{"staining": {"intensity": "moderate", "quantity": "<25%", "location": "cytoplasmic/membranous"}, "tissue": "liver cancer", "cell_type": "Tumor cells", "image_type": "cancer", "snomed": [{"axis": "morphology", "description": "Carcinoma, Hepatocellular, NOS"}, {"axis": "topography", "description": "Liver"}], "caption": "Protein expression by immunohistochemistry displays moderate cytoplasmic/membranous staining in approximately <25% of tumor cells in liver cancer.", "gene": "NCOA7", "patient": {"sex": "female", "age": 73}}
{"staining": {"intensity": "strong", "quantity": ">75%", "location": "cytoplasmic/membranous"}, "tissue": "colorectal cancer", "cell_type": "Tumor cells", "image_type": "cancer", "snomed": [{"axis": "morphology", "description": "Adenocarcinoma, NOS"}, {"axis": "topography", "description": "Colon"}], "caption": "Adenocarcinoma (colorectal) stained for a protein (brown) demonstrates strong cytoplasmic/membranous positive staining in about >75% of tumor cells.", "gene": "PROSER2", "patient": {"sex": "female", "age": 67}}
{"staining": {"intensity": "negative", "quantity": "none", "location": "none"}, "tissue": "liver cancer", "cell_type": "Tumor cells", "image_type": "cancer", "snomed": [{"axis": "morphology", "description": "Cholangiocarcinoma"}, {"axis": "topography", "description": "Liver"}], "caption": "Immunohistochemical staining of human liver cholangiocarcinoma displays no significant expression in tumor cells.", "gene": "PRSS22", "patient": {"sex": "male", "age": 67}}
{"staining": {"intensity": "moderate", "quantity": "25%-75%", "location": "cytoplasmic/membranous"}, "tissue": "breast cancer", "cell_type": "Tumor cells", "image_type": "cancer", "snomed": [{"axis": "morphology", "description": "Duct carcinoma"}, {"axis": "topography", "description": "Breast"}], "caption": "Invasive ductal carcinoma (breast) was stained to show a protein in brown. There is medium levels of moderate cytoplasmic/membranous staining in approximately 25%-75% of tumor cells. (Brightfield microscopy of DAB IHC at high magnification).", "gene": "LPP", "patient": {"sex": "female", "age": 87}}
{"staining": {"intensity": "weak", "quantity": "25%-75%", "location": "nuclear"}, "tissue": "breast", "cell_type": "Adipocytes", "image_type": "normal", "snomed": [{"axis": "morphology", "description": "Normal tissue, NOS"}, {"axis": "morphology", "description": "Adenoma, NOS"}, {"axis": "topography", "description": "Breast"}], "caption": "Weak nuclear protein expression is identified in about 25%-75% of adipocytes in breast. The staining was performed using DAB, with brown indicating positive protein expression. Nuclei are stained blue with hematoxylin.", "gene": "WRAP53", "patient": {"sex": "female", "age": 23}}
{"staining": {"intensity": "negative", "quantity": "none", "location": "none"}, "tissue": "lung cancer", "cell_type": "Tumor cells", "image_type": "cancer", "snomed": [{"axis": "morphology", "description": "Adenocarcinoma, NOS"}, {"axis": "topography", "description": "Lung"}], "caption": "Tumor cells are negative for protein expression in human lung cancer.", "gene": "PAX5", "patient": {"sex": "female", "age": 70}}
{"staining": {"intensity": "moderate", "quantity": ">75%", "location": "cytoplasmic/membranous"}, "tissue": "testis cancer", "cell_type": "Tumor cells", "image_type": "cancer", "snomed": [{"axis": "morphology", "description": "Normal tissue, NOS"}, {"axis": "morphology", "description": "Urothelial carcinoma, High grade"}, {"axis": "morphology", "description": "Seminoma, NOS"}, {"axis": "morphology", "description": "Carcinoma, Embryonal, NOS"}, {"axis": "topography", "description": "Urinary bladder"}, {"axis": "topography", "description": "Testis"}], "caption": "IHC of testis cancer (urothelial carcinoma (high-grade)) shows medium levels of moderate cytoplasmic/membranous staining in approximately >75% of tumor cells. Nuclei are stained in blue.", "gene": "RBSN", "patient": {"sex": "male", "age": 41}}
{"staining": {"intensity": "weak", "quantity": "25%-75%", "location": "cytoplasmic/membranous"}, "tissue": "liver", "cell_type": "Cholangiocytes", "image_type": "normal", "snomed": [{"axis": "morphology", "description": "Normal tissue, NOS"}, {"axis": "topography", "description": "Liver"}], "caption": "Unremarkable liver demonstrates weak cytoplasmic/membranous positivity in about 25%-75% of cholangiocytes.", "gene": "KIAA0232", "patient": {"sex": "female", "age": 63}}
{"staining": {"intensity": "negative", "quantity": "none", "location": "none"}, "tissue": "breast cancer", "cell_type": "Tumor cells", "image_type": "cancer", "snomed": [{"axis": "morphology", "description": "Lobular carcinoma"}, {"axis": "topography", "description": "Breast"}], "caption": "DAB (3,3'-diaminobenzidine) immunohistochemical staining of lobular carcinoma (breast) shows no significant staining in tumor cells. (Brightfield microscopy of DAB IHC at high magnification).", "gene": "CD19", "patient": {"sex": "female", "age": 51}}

**Activity**: Search the listing above for the lines with "staining of human" and "cells are negative", then output those lines and all lines between them exactly.

**Exercise output**:
{"staining": {"intensity": "negative", "quantity": "none", "location": "none"}, "tissue": "liver cancer", "cell_type": "Tumor cells", "image_type": "cancer", "snomed": [{"axis": "morphology", "description": "Cholangiocarcinoma"}, {"axis": "topography", "description": "Liver"}], "caption": "Immunohistochemical staining of human liver cholangiocarcinoma displays no significant expression in tumor cells.", "gene": "PRSS22", "patient": {"sex": "male", "age": 67}}
{"staining": {"intensity": "moderate", "quantity": "25%-75%", "location": "cytoplasmic/membranous"}, "tissue": "breast cancer", "cell_type": "Tumor cells", "image_type": "cancer", "snomed": [{"axis": "morphology", "description": "Duct carcinoma"}, {"axis": "topography", "description": "Breast"}], "caption": "Invasive ductal carcinoma (breast) was stained to show a protein in brown. There is medium levels of moderate cytoplasmic/membranous staining in approximately 25%-75% of tumor cells. (Brightfield microscopy of DAB IHC at high magnification).", "gene": "LPP", "patient": {"sex": "female", "age": 87}}
{"staining": {"intensity": "weak", "quantity": "25%-75%", "location": "nuclear"}, "tissue": "breast", "cell_type": "Adipocytes", "image_type": "normal", "snomed": [{"axis": "morphology", "description": "Normal tissue, NOS"}, {"axis": "morphology", "description": "Adenoma, NOS"}, {"axis": "topography", "description": "Breast"}], "caption": "Weak nuclear protein expression is identified in about 25%-75% of adipocytes in breast. The staining was performed using DAB, with brown indicating positive protein expression. Nuclei are stained blue with hematoxylin.", "gene": "WRAP53", "patient": {"sex": "female", "age": 23}}
{"staining": {"intensity": "negative", "quantity": "none", "location": "none"}, "tissue": "lung cancer", "cell_type": "Tumor cells", "image_type": "cancer", "snomed": [{"axis": "morphology", "description": "Adenocarcinoma, NOS"}, {"axis": "topography", "description": "Lung"}], "caption": "Tumor cells are negative for protein expression in human lung cancer.", "gene": "PAX5", "patient": {"sex": "female", "age": 70}}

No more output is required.